’Round about when things first took a turn for the viral, local distillers Du Nord Craft Spirits, Tattersall Distilling, and Brother Justus first banded together like a super group of boozy Robin Hoods.
They even picked a new name for their merry mission, which entailed spreading the opposite of contagion: All Hands MN. Through their intimate knowledge of alcohol’s germ-killing properties, All Hands switched gears (and facilities) to produce hand sanitizer for those on the frontlines, staving off some of the more dire shortages.
“Until now, we’ve been focused on bulk production and getting sanitizer to large organizations such as the Minnesota Coalition for the Homeless, nursing homes and hospitals across the state,” explained Jon Kreidler, founder of Tattersall Distilling.

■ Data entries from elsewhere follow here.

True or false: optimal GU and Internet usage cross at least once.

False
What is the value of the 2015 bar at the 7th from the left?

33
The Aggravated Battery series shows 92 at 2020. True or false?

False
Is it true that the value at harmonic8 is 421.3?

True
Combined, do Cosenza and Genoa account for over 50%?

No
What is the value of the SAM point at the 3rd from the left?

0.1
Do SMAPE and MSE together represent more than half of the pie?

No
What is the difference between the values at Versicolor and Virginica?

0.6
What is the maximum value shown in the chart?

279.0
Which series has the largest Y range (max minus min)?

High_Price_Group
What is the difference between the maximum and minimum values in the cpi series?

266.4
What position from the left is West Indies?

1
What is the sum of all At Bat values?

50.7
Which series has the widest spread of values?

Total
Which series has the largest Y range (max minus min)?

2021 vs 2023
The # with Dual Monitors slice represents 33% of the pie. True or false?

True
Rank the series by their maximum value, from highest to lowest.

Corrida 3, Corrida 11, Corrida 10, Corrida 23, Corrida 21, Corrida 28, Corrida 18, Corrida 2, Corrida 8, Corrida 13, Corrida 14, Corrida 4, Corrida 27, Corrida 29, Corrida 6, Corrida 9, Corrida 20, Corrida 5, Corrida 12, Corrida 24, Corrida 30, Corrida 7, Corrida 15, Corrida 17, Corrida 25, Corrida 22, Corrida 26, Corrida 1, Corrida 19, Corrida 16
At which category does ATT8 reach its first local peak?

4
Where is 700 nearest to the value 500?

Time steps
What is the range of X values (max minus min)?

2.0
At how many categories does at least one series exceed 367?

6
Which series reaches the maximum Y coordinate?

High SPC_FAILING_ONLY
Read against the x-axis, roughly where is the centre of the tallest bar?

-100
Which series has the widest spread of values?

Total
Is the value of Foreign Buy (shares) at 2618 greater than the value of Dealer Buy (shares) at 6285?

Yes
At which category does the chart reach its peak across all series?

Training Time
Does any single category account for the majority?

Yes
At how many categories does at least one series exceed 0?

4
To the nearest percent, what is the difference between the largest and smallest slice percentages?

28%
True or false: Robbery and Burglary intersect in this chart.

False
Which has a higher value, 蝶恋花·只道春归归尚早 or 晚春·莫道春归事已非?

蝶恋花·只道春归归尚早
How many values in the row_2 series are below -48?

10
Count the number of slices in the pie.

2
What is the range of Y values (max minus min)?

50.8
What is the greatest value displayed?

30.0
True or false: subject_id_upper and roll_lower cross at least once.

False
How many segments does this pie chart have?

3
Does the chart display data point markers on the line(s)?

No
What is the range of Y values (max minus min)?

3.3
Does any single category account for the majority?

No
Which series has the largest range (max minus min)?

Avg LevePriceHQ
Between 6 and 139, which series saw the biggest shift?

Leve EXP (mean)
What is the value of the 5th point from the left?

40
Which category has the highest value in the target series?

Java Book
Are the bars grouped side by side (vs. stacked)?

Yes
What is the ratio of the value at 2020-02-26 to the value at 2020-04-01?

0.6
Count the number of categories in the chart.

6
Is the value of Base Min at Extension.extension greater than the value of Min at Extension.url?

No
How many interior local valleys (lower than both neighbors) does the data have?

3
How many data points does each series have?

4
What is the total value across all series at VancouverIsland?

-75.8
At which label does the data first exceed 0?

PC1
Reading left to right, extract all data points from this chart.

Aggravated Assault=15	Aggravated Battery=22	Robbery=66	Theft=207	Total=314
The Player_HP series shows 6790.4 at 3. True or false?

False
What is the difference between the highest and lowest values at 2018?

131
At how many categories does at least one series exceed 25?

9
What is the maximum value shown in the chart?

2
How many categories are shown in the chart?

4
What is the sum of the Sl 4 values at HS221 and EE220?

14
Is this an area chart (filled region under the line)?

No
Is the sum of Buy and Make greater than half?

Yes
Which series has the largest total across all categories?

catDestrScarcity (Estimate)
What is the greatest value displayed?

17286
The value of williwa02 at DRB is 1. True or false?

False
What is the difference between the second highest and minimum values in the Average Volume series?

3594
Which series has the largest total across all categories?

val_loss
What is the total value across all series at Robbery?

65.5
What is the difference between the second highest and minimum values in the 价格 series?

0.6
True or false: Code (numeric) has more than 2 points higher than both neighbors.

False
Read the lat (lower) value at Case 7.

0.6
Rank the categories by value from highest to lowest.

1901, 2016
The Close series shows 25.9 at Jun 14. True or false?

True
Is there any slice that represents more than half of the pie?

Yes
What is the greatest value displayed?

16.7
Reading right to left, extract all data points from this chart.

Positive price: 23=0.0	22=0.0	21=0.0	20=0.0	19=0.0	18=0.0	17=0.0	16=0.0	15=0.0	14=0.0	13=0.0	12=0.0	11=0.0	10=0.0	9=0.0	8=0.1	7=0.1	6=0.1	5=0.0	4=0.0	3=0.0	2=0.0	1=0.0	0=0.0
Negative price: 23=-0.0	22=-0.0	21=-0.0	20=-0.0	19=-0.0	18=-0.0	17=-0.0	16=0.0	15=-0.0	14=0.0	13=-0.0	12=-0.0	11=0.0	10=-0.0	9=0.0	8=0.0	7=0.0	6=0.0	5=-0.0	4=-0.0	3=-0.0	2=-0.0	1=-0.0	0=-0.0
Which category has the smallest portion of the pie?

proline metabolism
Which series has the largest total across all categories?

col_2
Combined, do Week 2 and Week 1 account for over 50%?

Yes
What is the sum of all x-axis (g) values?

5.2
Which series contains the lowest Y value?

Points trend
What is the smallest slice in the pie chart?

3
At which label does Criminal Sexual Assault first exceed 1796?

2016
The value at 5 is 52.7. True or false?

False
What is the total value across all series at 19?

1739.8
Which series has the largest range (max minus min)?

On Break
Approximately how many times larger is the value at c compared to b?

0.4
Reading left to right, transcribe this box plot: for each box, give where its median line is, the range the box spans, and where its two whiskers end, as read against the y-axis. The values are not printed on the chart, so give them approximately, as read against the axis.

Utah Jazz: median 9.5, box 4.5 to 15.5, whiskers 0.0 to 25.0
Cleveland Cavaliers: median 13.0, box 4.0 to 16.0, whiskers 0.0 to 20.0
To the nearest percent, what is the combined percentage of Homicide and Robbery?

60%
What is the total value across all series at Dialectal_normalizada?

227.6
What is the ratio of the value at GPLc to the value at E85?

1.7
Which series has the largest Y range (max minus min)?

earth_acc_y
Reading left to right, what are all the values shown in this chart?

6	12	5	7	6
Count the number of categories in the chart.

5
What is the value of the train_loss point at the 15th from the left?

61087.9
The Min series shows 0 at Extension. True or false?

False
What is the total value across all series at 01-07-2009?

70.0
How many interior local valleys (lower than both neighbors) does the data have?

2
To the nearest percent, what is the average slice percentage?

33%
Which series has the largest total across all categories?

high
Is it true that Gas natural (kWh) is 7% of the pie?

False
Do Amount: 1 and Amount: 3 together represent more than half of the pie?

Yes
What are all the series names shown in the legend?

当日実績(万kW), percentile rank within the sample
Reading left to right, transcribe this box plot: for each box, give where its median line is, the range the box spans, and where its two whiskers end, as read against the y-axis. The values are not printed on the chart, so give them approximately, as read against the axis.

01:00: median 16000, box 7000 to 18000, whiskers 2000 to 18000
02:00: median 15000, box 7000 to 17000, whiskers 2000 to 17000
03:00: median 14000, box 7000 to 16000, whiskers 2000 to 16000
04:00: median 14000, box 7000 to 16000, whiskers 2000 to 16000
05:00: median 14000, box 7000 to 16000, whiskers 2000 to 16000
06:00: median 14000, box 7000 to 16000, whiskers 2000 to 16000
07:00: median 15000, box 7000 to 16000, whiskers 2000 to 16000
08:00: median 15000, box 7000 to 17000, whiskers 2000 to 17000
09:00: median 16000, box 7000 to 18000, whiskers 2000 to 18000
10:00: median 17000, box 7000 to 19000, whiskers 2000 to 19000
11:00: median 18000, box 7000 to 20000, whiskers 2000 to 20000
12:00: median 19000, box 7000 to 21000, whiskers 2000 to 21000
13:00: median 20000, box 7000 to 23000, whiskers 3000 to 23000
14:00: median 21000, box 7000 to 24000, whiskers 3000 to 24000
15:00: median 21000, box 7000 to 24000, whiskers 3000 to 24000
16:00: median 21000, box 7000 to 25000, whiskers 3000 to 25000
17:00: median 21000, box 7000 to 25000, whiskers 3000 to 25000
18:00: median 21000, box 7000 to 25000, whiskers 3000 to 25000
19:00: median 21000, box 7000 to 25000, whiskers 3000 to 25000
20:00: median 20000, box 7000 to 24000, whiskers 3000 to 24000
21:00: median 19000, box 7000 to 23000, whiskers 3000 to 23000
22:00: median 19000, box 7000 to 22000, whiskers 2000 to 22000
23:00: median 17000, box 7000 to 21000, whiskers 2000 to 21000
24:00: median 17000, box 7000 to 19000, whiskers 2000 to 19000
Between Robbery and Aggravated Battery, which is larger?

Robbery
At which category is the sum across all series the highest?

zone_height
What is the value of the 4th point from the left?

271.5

Kreidler continued to say All Hands’ focus has shifted—or perhaps, expanded—since that first phase of production, in which they created nearly 80,000 gallons of World Health Organization-grade sanitizer for over 2,000 community organizations and essential businesses, more than doubling their initial goal.
Since then, All Hands has partnered with distributor Johnson Brothers and local grocers to meet demands on the customer side of things—without losing sight of the greater-good mentality that first launched this coalition among the distillers.
In this new, second phase, All Hands has released 60,000 bottles of sanitizer (priced at $12.99 per 32-ounce spray bottle). This time, they're making these available to the average Joe Schmoe. Starting today, May 8, customers will find them on shelves at Lunds & Byerlys, Cub Foods, Hy-Vee, and Kowalski’s throughout Minnesota.
In addition to the benefit of having, well, fewer germ-y surfaces in Minnesota (if purchased and put to good use*), All Hands announced they'll be donating proceeds from sanitizer sales directly to Second Harvest Heartland.
And assuming all 60,000 bottles sell? (Which they should, because we can never be too clean right now!) Second Harvest Heartland anticipates those funds will translate to one million meals for those in need.
“This is a perfect example of the creativity and shared effort it will take to get us through these tough times,” said Second Harvest Heartland’s Allison O’Toole.
So when next restocking on essential items, consider how much good could be done with being even cleaner, eh?
*Don’t inject their sanitizer. Don’t huff their sanitizer. And NO, don’t drink the sanitizer, even if it IS made by ultra-talented distillers.